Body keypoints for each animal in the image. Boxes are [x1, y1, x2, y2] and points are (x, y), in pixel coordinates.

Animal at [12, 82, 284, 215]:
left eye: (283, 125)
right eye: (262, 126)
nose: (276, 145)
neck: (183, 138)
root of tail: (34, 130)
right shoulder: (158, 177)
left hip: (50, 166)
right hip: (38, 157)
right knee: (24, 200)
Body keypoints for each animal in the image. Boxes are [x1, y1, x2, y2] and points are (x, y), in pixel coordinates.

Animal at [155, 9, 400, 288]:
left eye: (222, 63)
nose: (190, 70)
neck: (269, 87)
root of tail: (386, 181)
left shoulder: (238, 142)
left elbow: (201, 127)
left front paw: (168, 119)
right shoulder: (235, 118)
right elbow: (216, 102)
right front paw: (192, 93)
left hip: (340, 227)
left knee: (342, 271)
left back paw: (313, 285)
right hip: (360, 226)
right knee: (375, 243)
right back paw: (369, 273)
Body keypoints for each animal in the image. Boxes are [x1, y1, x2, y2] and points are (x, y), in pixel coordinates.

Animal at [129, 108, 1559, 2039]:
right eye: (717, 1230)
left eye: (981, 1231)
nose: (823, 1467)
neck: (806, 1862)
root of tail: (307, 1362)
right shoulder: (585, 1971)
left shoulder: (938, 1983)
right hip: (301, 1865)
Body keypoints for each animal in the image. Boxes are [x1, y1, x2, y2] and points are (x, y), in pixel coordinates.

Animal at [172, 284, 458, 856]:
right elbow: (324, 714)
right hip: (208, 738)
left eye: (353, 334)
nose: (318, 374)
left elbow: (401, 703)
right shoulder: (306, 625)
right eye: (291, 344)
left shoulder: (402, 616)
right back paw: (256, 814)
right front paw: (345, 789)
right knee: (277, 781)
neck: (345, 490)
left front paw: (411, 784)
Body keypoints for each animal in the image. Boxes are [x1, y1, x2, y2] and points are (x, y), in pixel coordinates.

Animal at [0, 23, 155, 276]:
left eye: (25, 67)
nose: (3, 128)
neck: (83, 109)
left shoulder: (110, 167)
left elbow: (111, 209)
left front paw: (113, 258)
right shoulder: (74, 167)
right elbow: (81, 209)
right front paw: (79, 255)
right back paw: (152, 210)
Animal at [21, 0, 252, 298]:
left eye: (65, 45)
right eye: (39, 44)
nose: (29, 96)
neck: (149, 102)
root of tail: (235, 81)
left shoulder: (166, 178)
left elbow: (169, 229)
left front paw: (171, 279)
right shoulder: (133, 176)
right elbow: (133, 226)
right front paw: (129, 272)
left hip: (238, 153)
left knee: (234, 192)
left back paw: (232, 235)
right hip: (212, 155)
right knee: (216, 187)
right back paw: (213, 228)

#####

Please return only the lines from the one with "root of tail: (386, 181)" through the end of the listing, each exactly as written, first and last included.

WRITTEN RESPONSE:
root of tail: (386, 181)
left shoulder: (238, 142)
left elbow: (201, 127)
left front paw: (168, 119)
right shoulder: (235, 118)
right elbow: (216, 102)
right front paw: (192, 93)
left hip: (340, 227)
left knee: (342, 271)
left back paw: (313, 285)
right hip: (360, 226)
right knee: (375, 243)
right back paw: (369, 273)
Body keypoints for each animal in the image. Boxes are [x1, y1, x2, y2] and points are (x, y), in pixel coordinates.

Animal at [129, 108, 1559, 2039]:
right eye: (717, 1230)
left eye: (981, 1231)
nose: (823, 1467)
neck: (806, 1862)
root of tail: (307, 1362)
right shoulder: (585, 1971)
left shoulder: (938, 1983)
right hip: (301, 1865)
Body keypoints for each animal in the image. Boxes are [x1, y1, x2, y2] and points are (x, y), in pixel coordinates.

Animal at [172, 284, 458, 856]:
right elbow: (324, 714)
right hip: (208, 738)
left eye: (353, 334)
nose: (318, 374)
left elbow: (401, 703)
right shoulder: (306, 625)
right eye: (291, 344)
left shoulder: (402, 616)
right back paw: (256, 814)
right front paw: (345, 789)
right knee: (277, 781)
neck: (345, 490)
left front paw: (411, 784)
Body keypoints for each animal in the image. Boxes are [x1, y1, x2, y2] and points are (x, y), in pixel coordinates.

Animal at [0, 23, 155, 276]:
left eye: (25, 67)
nose: (3, 128)
neck: (83, 109)
left shoulder: (110, 167)
left elbow: (111, 209)
left front paw: (113, 258)
right shoulder: (74, 167)
right elbow: (81, 209)
right front paw: (79, 255)
right back paw: (152, 210)
Animal at [21, 0, 252, 298]:
left eye: (65, 45)
right eye: (39, 44)
nose: (29, 96)
neck: (149, 102)
root of tail: (235, 81)
left shoulder: (166, 178)
left elbow: (169, 229)
left front paw: (171, 279)
right shoulder: (133, 176)
right elbow: (133, 226)
right front paw: (129, 272)
left hip: (238, 153)
left knee: (234, 192)
left back paw: (232, 235)
right hip: (212, 155)
right knee: (216, 187)
right back paw: (213, 228)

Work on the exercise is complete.